→ KUTIPAN TEKS
>>
Rembuk
Rakyat
Rhenald Kasali ;
Guru
Besar FEUI; Pendiri Rumah Perubahan
|
JAWA
POS, 02 Februari 2014
KETIKA
berkunjung ke Kalimantan Timur (Kaltim) akhir Februari lalu, kenangan saya
seakan kembali ke masa silam. Bukan karena pembangunan yang tertinggal,
melainkan karena saya diundang sahabat saya, Gubernur Kaltim Awang Faroek,
untuk ikut dalam rembuk rakyat
Seperti
Anda, saya pun sudah lama tidak mendengar kata rembuk rakyat. Juga rembuk
desa, yang di masa lalu diselenggarakan untuk membahas berbagai permasalahan,
termasuk rencana-rencana masa depan. Padahal, di luar negeri tradisi seperti
itu masih dipelihara. Mereka menyebutnya town
hall meeting yang dipimpin wali kota (major) atau pejabat tinggi lain.
Selain urusan masa depan, topiknya bisa peremajaan kota tua, pemindahan
lokasi permukiman, sampai pendidikan anak-anak.
Rembuk
rakyat perwujudan demokrasi. Namun sejak waktu orang kota semakin terbatas,
demokrasi ngobrol-ngobrol itu kini diganti dengan demokrasi perwakilan. Wakil
kita di DPRD atau DPR-lah yang menjalankan peran ngobrol-ngobrol itu. Cuma,
ketika uang bicara, segala macam orang yang ngobrolnya ngalor-ngidul pun bisa
merusak impian dan harapan kita.
Hasilnya?
Kita semua sama-sama kecewa karena para wakil rakyat tersebut ternyata tidak
mewakili kepentingan kita, melainkan kepentingannya sendiri. Horizon
berpikirnya hanya untuk satu-dua tahun di muka.
Maka,
ketika menerima undangan dari Gubernur Awang Faroek untuk ikut rembuk rakyat,
saya menyambutnya dengan antusias. Maklum, gubernur baru terpilih untuk
periode kedua dan masih banyak impian yang belum tercapai. Padahal, alamnya
kaya dan luasnya satu setengah kali Pulau Jawa. Prestasi pembangunannya mulai
banyak, tapi apa iya kita ingin hidup seperti ini terus?
<<
→ TUGAS LATIHAN
- a) Terjemahkan ke dalam bahasa Inggris kalimat berikut dari tulisan tentang rembuk rakyat: "Kita semua sama-sama kecewa karena para wakil rakyat tersebut ternyata tidak mewakili kepentingan kita, melainkan kepentingannya sendiri."
- b) Cetak bagian tulisan tentang rembuk rakyat yang dimulai pada kata-kata "Kita semua sama-sama" dan berhenti setelah "tahun di muka.".
- c) Teruskan tulisan tentang rembuk rakyat mulai setelah kalimat terakhirnya.

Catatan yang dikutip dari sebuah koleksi
>>
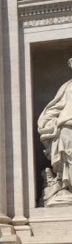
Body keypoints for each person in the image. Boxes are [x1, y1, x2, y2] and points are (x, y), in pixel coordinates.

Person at [38, 58, 72, 202]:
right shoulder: (68, 86)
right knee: (68, 158)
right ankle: (68, 186)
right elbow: (56, 107)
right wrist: (45, 122)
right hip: (67, 125)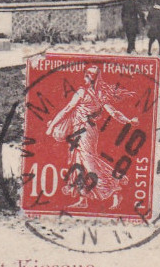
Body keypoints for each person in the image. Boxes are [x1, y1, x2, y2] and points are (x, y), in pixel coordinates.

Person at [46, 65, 138, 210]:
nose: (84, 78)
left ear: (89, 77)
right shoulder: (101, 95)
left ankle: (114, 191)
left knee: (89, 165)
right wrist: (128, 120)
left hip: (84, 132)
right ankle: (83, 199)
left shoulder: (82, 92)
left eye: (86, 76)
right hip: (84, 131)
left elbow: (67, 109)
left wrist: (52, 126)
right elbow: (114, 113)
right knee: (78, 163)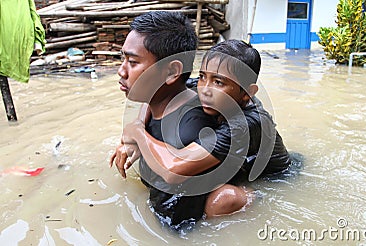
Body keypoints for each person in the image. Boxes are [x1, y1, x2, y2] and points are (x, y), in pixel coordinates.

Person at [121, 40, 292, 219]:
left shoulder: (248, 124)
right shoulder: (205, 86)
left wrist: (137, 134)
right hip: (236, 160)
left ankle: (252, 197)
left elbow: (174, 169)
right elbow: (160, 94)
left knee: (222, 201)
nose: (204, 89)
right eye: (203, 76)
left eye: (219, 82)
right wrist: (138, 125)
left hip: (273, 177)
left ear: (247, 93)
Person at [109, 11, 217, 231]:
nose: (121, 71)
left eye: (132, 62)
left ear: (172, 72)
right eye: (123, 59)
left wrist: (136, 134)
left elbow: (175, 227)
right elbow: (148, 103)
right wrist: (135, 135)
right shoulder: (163, 99)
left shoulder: (186, 136)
<<
→ JAWABAN TIAP TUGAS
- a) We are all equally disappointed because those representatives of the people turned out not to represent our interests, but their own.

- b)
Kita semua sama-sama kecewa karena para wakil rakyat tersebut ternyata tidak
mewakili kepentingan kita, melainkan kepentingannya sendiri. Horizon
berpikirnya hanya untuk satu-dua tahun di muka.

- c)
Bergantung pada SDA
Dari
atas pesawat Susi Air berpenumpang sepuluh orang, saya menengok ke bawah,
menyusuri pintu tol jalan Balikpapan-Samarinda yang sudah lama saya tunggu
peresmiannya. Lalu, seorang pengusaha senior membisiki saya, "Di Kaltim
ini kita hanya mimpi. Lihat saja, jalan tol tak berujung dan belum
beraspal."
Kita
tahu, di masa lalu masyarakat Kaltim hidup dari "main kayu".
Maksudnya, andalan ekonomi daerah itu di masa lalu adalah menebang hutan dan
menjual kayunya dalam bentuk gelondongan (log). Lalu, musibah terjadi ketika
ekspor kayu gelondongan dilarang. Bisnis sawmill gulung tikar, lantas muncul
perusahaan-perusahaan kayu lapis (plywood).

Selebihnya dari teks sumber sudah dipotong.